As you may know, your actual LSAT will be taken on the LawHub platform, where LSAC has generously included a number of real PrepTests (PTs). While we recommend using 7Sage for the vast majority of your PTs—the analytics features and timing analysis make it well worth it—it’s also important to do at least a couple of PTs on LawHub. Getting used to the typeface, the layout, and even the clunkiness of highlighting will be useful to ensure you’re not caught off guard on the real day. 

Discussion

Properly Integrating an Experimental Section

The LSAT has 3 scored sections: Logic Games (LG), Reading Comprehension (RC), and Logical Reasoning (LR). However, this is not the entire test. There is also a 4th, unscored section (which can be either LG, RC, or LR) known as an “experimental,” which is used by LSAC to test out new questions. 

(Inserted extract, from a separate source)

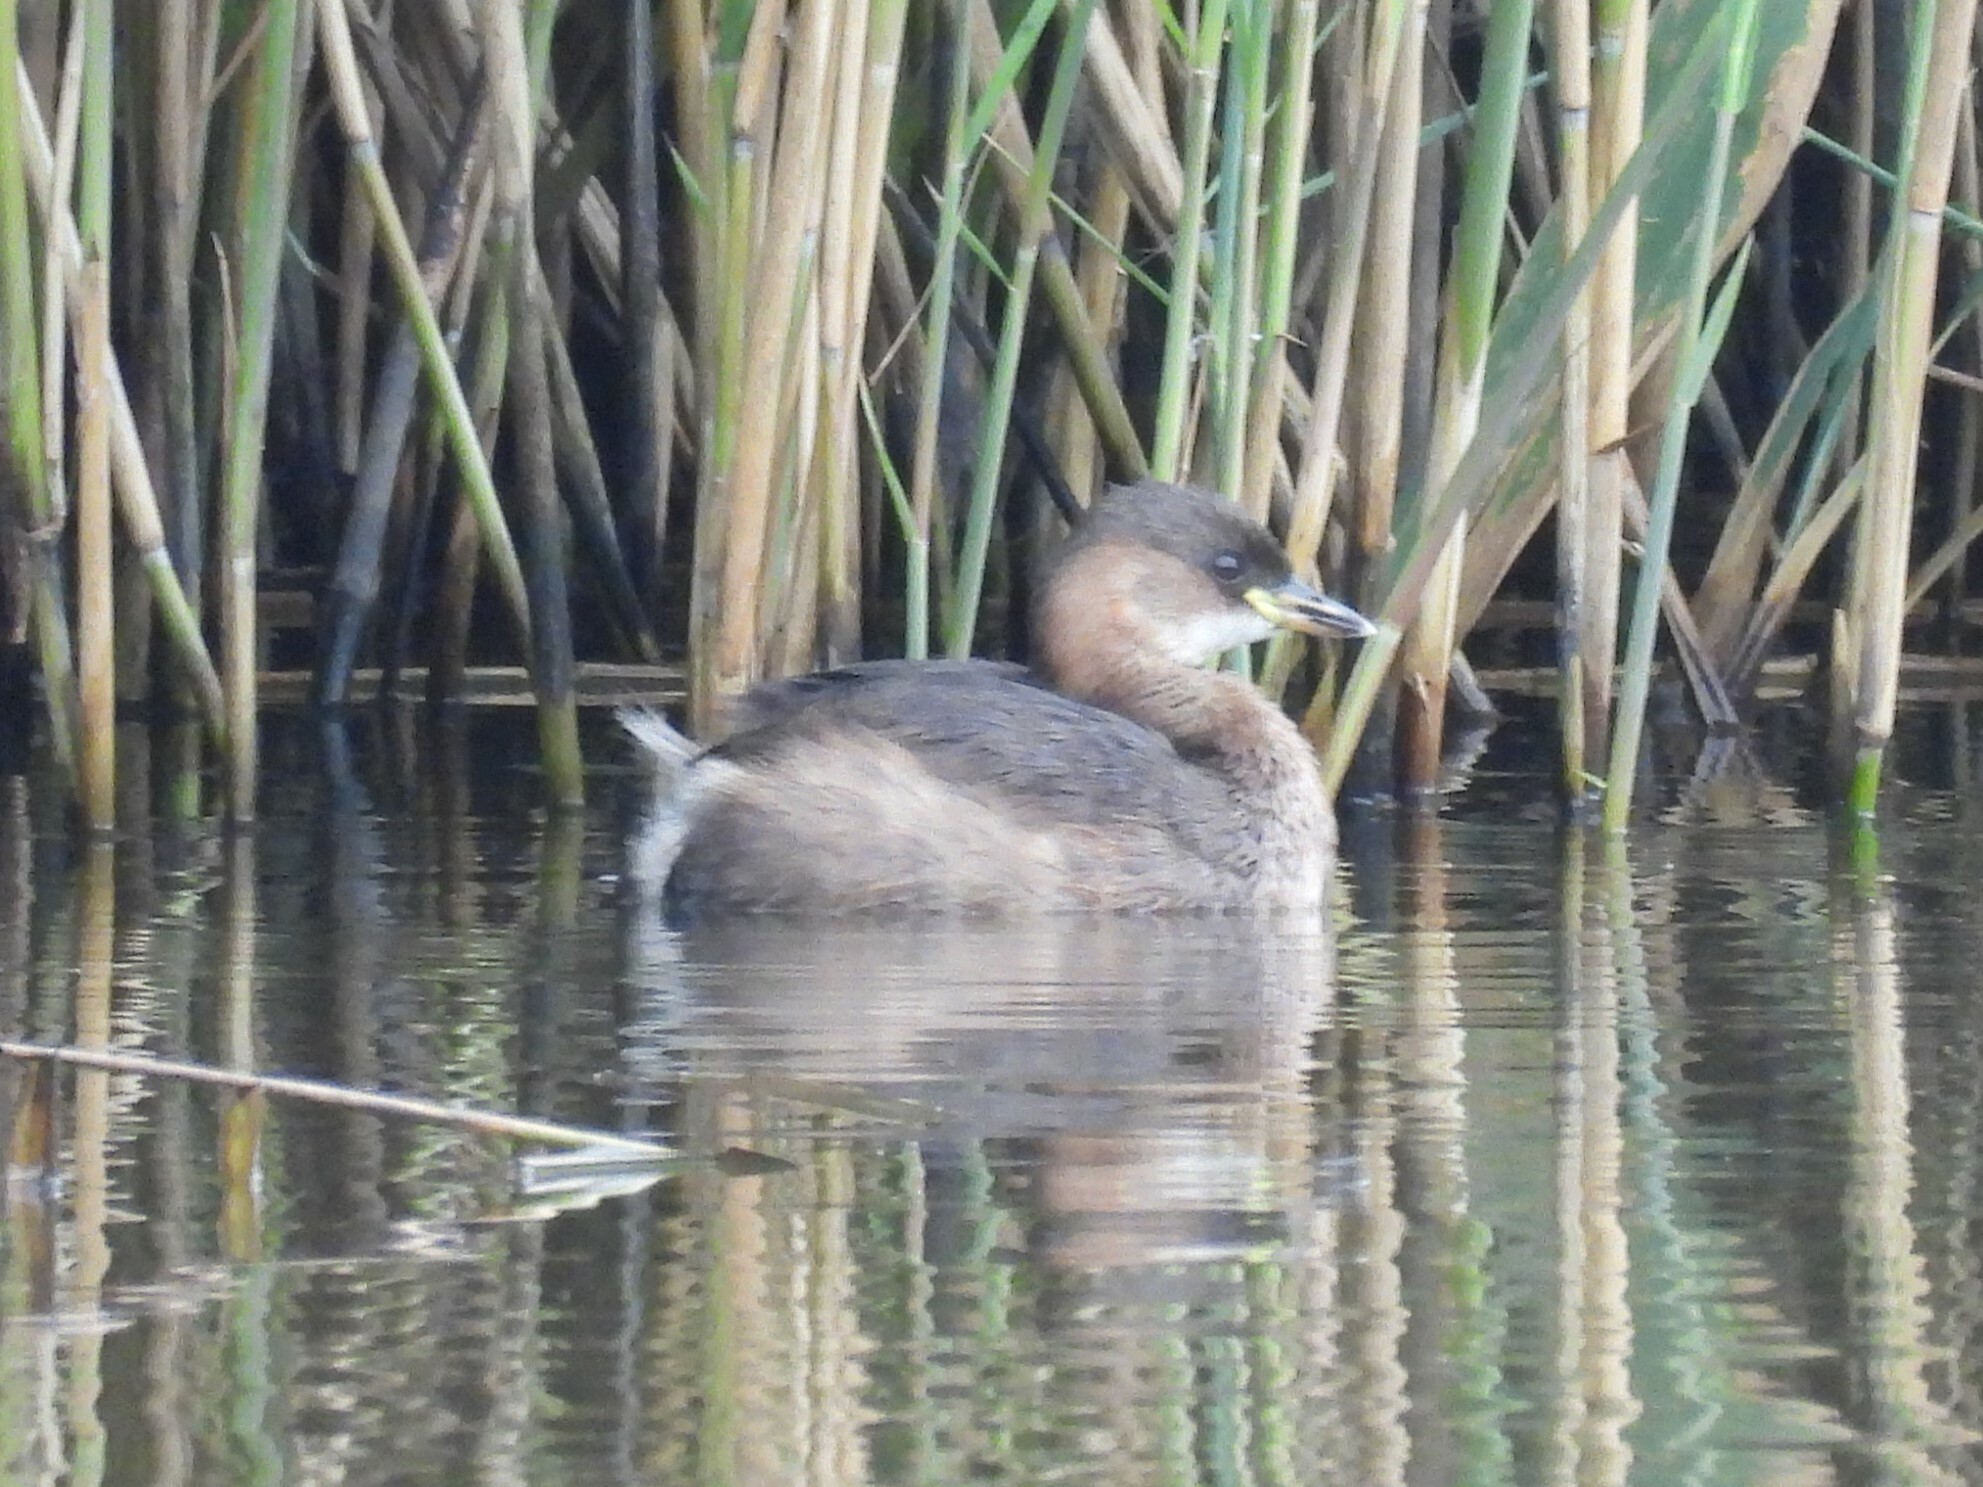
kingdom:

You may be thinking that you can just skip over (or snooze during) the experimental section. However, LSAC is too smart for that! They don’t tell you which section is the experimental section, so you have no idea which one is real and which one is unscored. As a result, you’ll need to take all of the sections very seriously. 

It’s very important that you practice taking 4-section tests, even though only 3 will be scored. If you only do the 3 scored sections, you run a high risk of feeling much less fatigued in practice than you will on the real day. However, we always urge our students to take tests under “game-day conditions” and to make it as realistic as possible. 

On 7Sage, all of the PTs (up until PT 89) have 4 sections, which is a legacy of pre-COVID PTs having 4 scored sections (there was an extra LR that was scored too!). So, you could take these, but you also run the risk of not practicing PTs with an extra LG or extra RC, which are also important to practice.

Here’s what I tell my students to do: take a 3-section test (the first LR, the RC, and the LG) on 7Sage, using 7Sage’s “Flex Converter.” Then, use a random number generator, where 1 is LG, 2 is LR, 3 is RC. Whatever number comes up, use that to determine what section type you’ll have for your experimental. Then, go to PTs 1–35 and pull whichever section type came up at random, and do that as a separate section type somewhere in the test. While you “know” it’s the experimental, at the very least it forces a 4-section test with the accompanying fatigue, making your test a bit more realistic.